8 janvier 2025 | Mise à jour le 8 janvier 2025
Il y a dix ans, le 7 janvier 2015, deux fanatiques religieux massacraient la rédaction du journal satirique. Alors que le pays se rappelait qu'on peut toujours mourir pour ses idées, des millions de Français bouleversés se rassemblaient pour résister à la terreur. Dix ans plus tard, l’esprit de concorde a cédé du terrain à la progression des idées d’extrême droite, les lois visant à restreindre les libertés se sont multipliées au nom de la lutte contre le terrorisme.
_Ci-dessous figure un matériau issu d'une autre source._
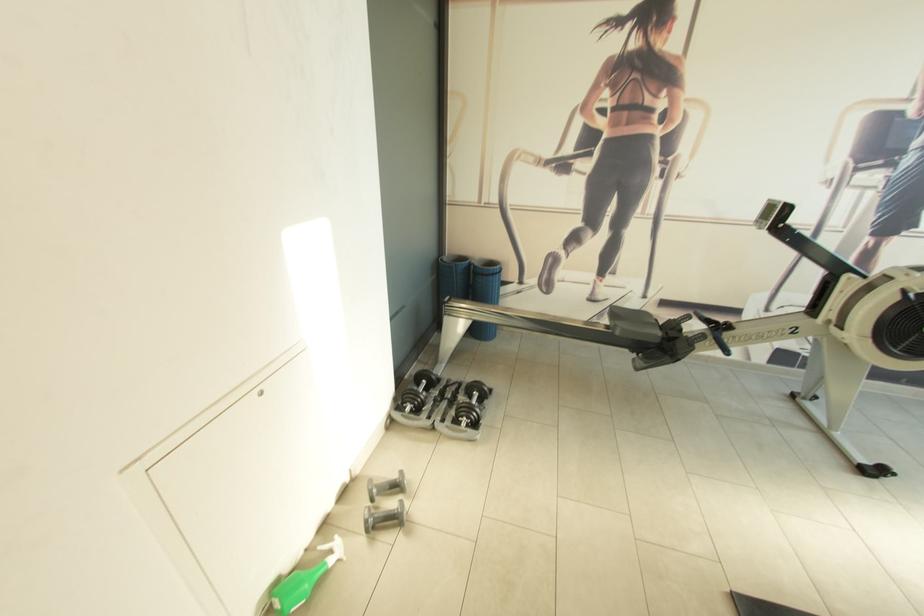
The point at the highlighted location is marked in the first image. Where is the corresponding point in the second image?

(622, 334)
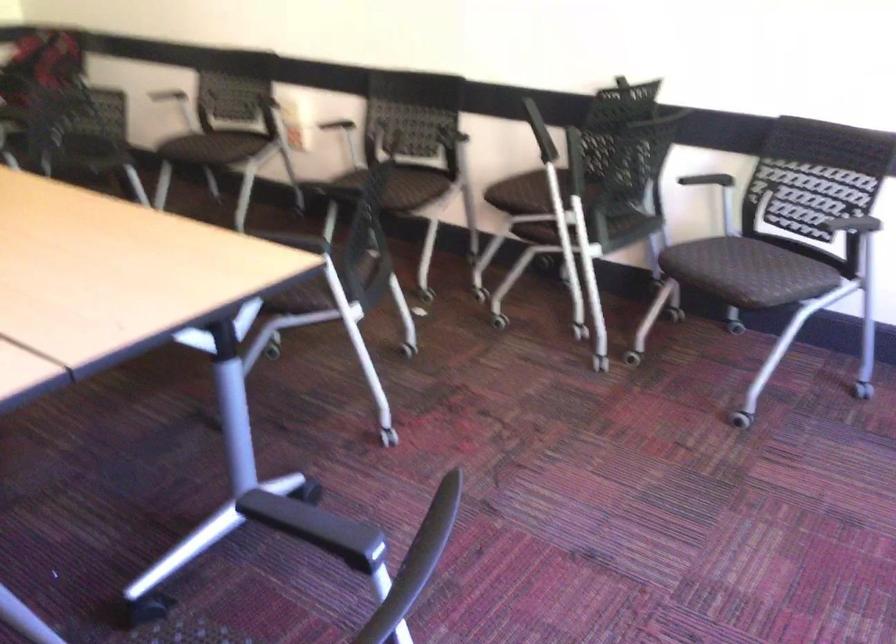
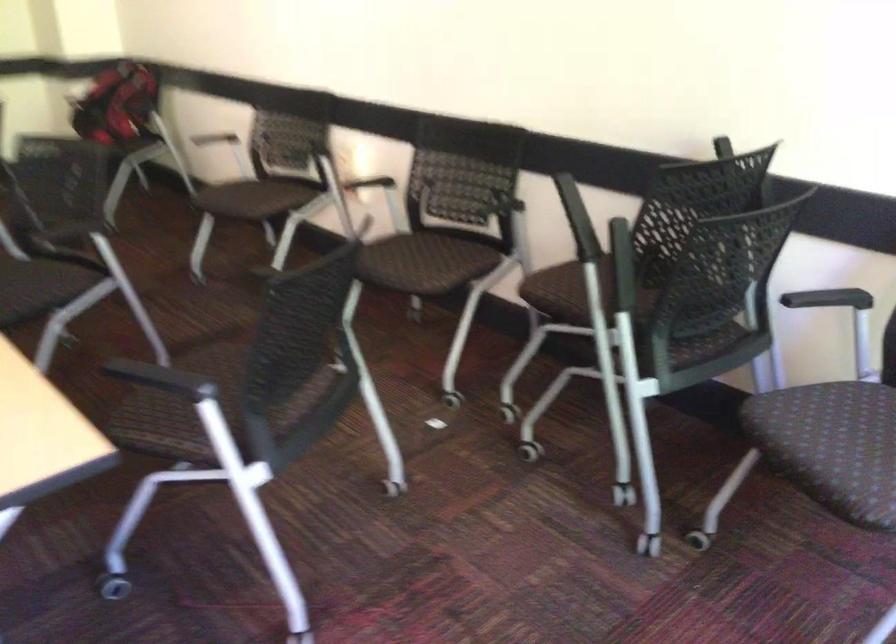
Question: The camera is either moving clockwise (left) or counter-clockwise (right) around the object. The first image is from the beginning of the video and the second image is from the end. Is the camera moving left or right when shooting the video?

Choices:
 (A) Left
 (B) Right

Answer: (B)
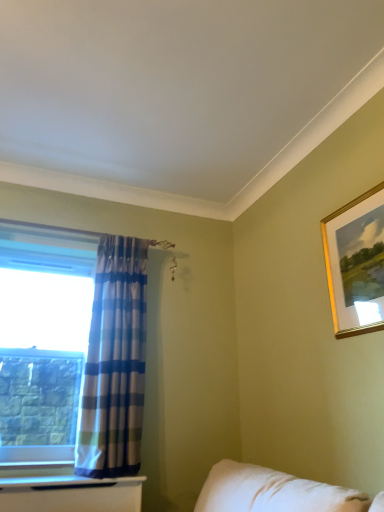
What do you see at coordinates (356, 263) in the screenshot?
I see `gold-framed picture at upper right` at bounding box center [356, 263].

Locate an element on the screen. Image resolution: width=384 pixels, height=512 pixels. clear glass window at left is located at coordinates (72, 348).

What is the approximate width of clear glass window at left?

The width of clear glass window at left is 6.29 inches.

Identify the location of blue plaid fabric curtain at left. (114, 362).

Considering the relative sizes of gold-framed picture at upper right and blue plaid fabric curtain at left in the image provided, is gold-framed picture at upper right smaller than blue plaid fabric curtain at left?

Correct, gold-framed picture at upper right occupies less space than blue plaid fabric curtain at left.

How distant is gold-framed picture at upper right from blue plaid fabric curtain at left?

The distance of gold-framed picture at upper right from blue plaid fabric curtain at left is 3.97 feet.

Is blue plaid fabric curtain at left located within gold-framed picture at upper right?

No, blue plaid fabric curtain at left is not surrounded by gold-framed picture at upper right.

Is the position of blue plaid fabric curtain at left more distant than that of gold-framed picture at upper right?

Yes.

Does blue plaid fabric curtain at left have a greater height compared to gold-framed picture at upper right?

Yes, blue plaid fabric curtain at left is taller than gold-framed picture at upper right.

Can you tell me how much blue plaid fabric curtain at left and gold-framed picture at upper right differ in facing direction?

The angle between the facing direction of blue plaid fabric curtain at left and the facing direction of gold-framed picture at upper right is 90.6 degrees.

From the image's perspective, does blue plaid fabric curtain at left appear lower than gold-framed picture at upper right?

Indeed, from the image's perspective, blue plaid fabric curtain at left is shown beneath gold-framed picture at upper right.

Can clear glass window at left be found inside gold-framed picture at upper right?

No, clear glass window at left is not inside gold-framed picture at upper right.

Consider the image. Is clear glass window at left at the back of gold-framed picture at upper right?

No, clear glass window at left is not at the back of gold-framed picture at upper right.

Would you consider gold-framed picture at upper right to be distant from clear glass window at left?

Absolutely, gold-framed picture at upper right is distant from clear glass window at left.

Does gold-framed picture at upper right have a lesser width compared to clear glass window at left?

Yes.

From a real-world perspective, which is physically above, blue plaid fabric curtain at left or clear glass window at left?

clear glass window at left, from a real-world perspective.

Is blue plaid fabric curtain at left far from clear glass window at left?

They are positioned close to each other.

Does point (133, 411) appear closer or farther from the camera than point (105, 295)?

Point (133, 411) is closer to the camera than point (105, 295).

Is blue plaid fabric curtain at left positioned with its back to clear glass window at left?

No, clear glass window at left is not at the back of blue plaid fabric curtain at left.

Do you think clear glass window at left is within blue plaid fabric curtain at left, or outside of it?

clear glass window at left is not enclosed by blue plaid fabric curtain at left.

Which of these two, clear glass window at left or blue plaid fabric curtain at left, is smaller?

With smaller size is blue plaid fabric curtain at left.

Is clear glass window at left placed right next to blue plaid fabric curtain at left?

clear glass window at left and blue plaid fabric curtain at left are not in contact.

Looking at this image, how distant is clear glass window at left from gold-framed picture at upper right?

They are 1.39 meters apart.

Between point (119, 463) and point (350, 327), which one is positioned behind?

The point (119, 463) is farther.

You are a GUI agent. You are given a task and a screenshot of the screen. Output one action in this format:
    pyautogui.click(x=<x>, y=<y>)
    Task: Click on the window located on the left of gold-framed picture at upper right
    The height and width of the screenshot is (512, 384).
    Given the screenshot: What is the action you would take?
    pyautogui.click(x=72, y=348)

Which of these two, clear glass window at left or gold-framed picture at upper right, is bigger?

clear glass window at left.

What are the coordinates of `picture frame lying on the right of blue plaid fabric curtain at left` in the screenshot? It's located at (356, 263).

Where is `picture frame located above the blue plaid fabric curtain at left (from the image's perspective)`? picture frame located above the blue plaid fabric curtain at left (from the image's perspective) is located at coordinates pos(356,263).

Based on their spatial positions, is clear glass window at left or gold-framed picture at upper right closer to blue plaid fabric curtain at left?

Based on the image, clear glass window at left appears to be nearer to blue plaid fabric curtain at left.

Based on their spatial positions, is blue plaid fabric curtain at left or clear glass window at left further from gold-framed picture at upper right?

clear glass window at left is further to gold-framed picture at upper right.

Looking at the image, which one is located further to gold-framed picture at upper right, clear glass window at left or blue plaid fabric curtain at left?

clear glass window at left lies further to gold-framed picture at upper right than the other object.

Which object lies nearer to the anchor point clear glass window at left, gold-framed picture at upper right or blue plaid fabric curtain at left?

blue plaid fabric curtain at left is positioned closer to the anchor clear glass window at left.

When comparing their distances from clear glass window at left, does blue plaid fabric curtain at left or gold-framed picture at upper right seem further?

gold-framed picture at upper right is positioned further to the anchor clear glass window at left.

Consider the image. Which object lies nearer to the anchor point blue plaid fabric curtain at left, gold-framed picture at upper right or clear glass window at left?

clear glass window at left is closer to blue plaid fabric curtain at left.

Where is `curtain situated between clear glass window at left and gold-framed picture at upper right from left to right`? Image resolution: width=384 pixels, height=512 pixels. curtain situated between clear glass window at left and gold-framed picture at upper right from left to right is located at coordinates (114, 362).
Certaines dates restent gravées dans la mémoire. Le 7 janvier 2015 en fait partie. Vers 11 h 30, ce mercredi-là, les frères Saïd et Chérif Kouachi, lourdement armés, forcent la porte de la rédaction de Charlie Hebdo, à Paris, et ouvrent le feu. Parmi les victimes (12 morts, 11 blessés), les dessinateurs : Charb, qui collaborait à la Vie Ouvrière, Cabu, Wolinski, Tignous et Honoré, tous tués pour leurs caricatures. La folie meurtrière continue, dès le lendemain. à Montrouge (Hauts-de-Seine), un complice, Amedy Coulibaly, tire sur une policière municipale, la tue et blesse grièvement son collègue. Le vendredi, il entre dans l'Hyper Cacher de la porte de Vincennes, se revendique de l'État islamique et prend en otage employés et clients. Il tuera quatre personnes avant d'être éliminé par les policiers du Raid et de la BRI ; au même moment, les frères Kouachi, retranchés dans une imprimerie de Seine-et-Marne, sont abattus par le GIGN. Complètement groggy, la France se rappelle que le fanatisme religieux est prêt à tout pour répandre la terreur et anéantir la liberté d'expression. Le slogan « Je suis Charlie » sature les réseaux sociaux. Le dimanche, des millions de Français se rassemblent dans tout le pays. À Paris, la foule immense fait du surplace, derrière le président François Hollande, entouré de chefs d'État qui ne sont pas tous de grands démocrates. La semaine suivante, le « numéro des survivants » s'arrache à près de huit millions d'exemplaires. En 2018, Philippe Lançon, rescapé, raconte, dans Le Lambeau, son retour à la vie : « Nous avions été victimes des censeurs les plus efficaces, ceux qui liquident tout sans avoir rien lu. […] Ce “petit journal” avait une grande histoire et son humour avait, bien heureusement, fait du mal à un nombre incalculable d'imbéciles, de bigots, de bourgeois, de notables qui prenaient leur ridicule au sérieux. Depuis quelques années, il était presque moribond ; depuis la veille, il n'existait plus. Mais il existait déjà autrement. Les tueurs lui avaient donné sur-le-champ un statut symbolique et international dont nous, ses fabricants, aurions préféré nous passer. »
Un statut symbolique
L'année se termine comme elle a commencé, dans la terreur et le sang, avec, le 13 novembre, une suite d'attentats islamistes qui feront plus de 130 morts et plus de 400 blessés. S'ensuivront une recrudescence d'actes islamophobes et un état d'urgence de deux ans, dont certaines mesures sont entrées dans le droit commun. Dans son rapport « Cinq ans après l'attaque contre Charlie Hebdo, les droits de l'homme sacrifiés sur l'autel de la sécurité », la Commission nationale consultative des droits de l'homme alertait sur la restriction disproportionnée des libertés et la stigmatisation des musulmans, avec un impact dévastateur sur la cohésion sociale.